Enfin, nous terminerons par une remarque annexe au propos principal, mais qui laisse diablement à penser. Le site 28pages.org observe, pour ce qui est de l’article déjà cité du Boston Globe du 2 octobre 2014, que cet article qui rapporte les déclarations du député Lynch, est couronné d’un titre intéressant : «... even if it runs under the headline of “Stephen Lynch an Unlikely Hero of Conspiracy Theorists.”» On peut alors mesurer le degré et la puissance de la subversion des psychologies, particulièrement au sein de la presse-Système dont fait partie le Globe. Alors qu’il s’agit d’un rapport absolument officiel datant de 2002, approuvé par le président après qu’il ait été bouclé, alors qu’il s’agit de déclarations de parlementaires qui ont lu les 28 pages qui restent classifiées, l’ensemble de la démarche reste tout de même rapproché des théories des complotistes jusqu’à laisser entendre que ce qu’il en ressort, – savoir le contenu de ces 28 pages, – resterait suspect parce que cela se rapprocherait, sinon confirmerait l’une ou l’autre théorie complotiste.

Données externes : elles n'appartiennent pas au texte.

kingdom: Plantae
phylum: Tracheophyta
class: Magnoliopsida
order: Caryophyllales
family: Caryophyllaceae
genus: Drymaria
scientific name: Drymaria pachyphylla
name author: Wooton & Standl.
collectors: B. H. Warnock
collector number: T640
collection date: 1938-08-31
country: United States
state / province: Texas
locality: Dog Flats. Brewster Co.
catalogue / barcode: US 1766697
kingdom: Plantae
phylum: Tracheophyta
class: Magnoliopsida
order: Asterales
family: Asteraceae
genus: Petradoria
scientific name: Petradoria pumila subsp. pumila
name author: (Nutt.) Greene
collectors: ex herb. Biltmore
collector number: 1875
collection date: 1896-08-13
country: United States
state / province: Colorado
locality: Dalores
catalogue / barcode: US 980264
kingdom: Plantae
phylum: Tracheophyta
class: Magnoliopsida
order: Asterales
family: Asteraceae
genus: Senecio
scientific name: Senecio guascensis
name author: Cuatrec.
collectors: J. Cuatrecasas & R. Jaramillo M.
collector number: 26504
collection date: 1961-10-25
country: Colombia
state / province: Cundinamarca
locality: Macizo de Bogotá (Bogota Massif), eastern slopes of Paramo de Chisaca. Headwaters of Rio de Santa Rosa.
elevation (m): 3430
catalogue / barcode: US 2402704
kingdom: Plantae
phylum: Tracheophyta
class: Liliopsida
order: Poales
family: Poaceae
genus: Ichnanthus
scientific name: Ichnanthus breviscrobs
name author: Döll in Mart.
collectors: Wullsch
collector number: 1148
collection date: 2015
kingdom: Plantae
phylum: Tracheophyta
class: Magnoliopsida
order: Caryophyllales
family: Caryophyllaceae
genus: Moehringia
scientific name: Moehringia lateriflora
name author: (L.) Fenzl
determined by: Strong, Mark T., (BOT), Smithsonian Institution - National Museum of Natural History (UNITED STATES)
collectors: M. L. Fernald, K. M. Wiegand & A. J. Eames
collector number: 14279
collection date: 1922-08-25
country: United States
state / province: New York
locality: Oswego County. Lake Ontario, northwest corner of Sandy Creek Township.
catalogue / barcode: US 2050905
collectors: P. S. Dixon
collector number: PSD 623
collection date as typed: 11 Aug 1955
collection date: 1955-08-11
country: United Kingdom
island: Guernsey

... “Remarque annexe au propos principal”, mais qui n’en illustre pas moins ce point complètement fondamental, qui est l’infection des psychologies, ce “degré et [cette] puissance de la subversion des psychologies, particulièrement au sein de la presse-Système”. Il y a bien là le signe que le phénomène de l’infection/subversion des psychologies va bien au-delà du conformisme politique, des consignes du pouvoir et de l’alignement sur les politiques officielles, puisqu’il s’affiche au fond de lui-même comme un censeur éventuel des créateurs des consignes du pouvoir et des politiques officielles envisageant de revenir au moins en partie sur la narrative initiale selon des éléments factuels reconnus comme justes par toutes les autorités mais jusqu’ici dissimulés par la classification. Ce phénomène d’infection/subversion ne répond plus à des impulsions du pouvoir, de l’ensemble humain en charge de l’opérationnalisation du Système, mais à des impulsions extérieures qui tient ces psychologies prisonnières de l’engagement initial.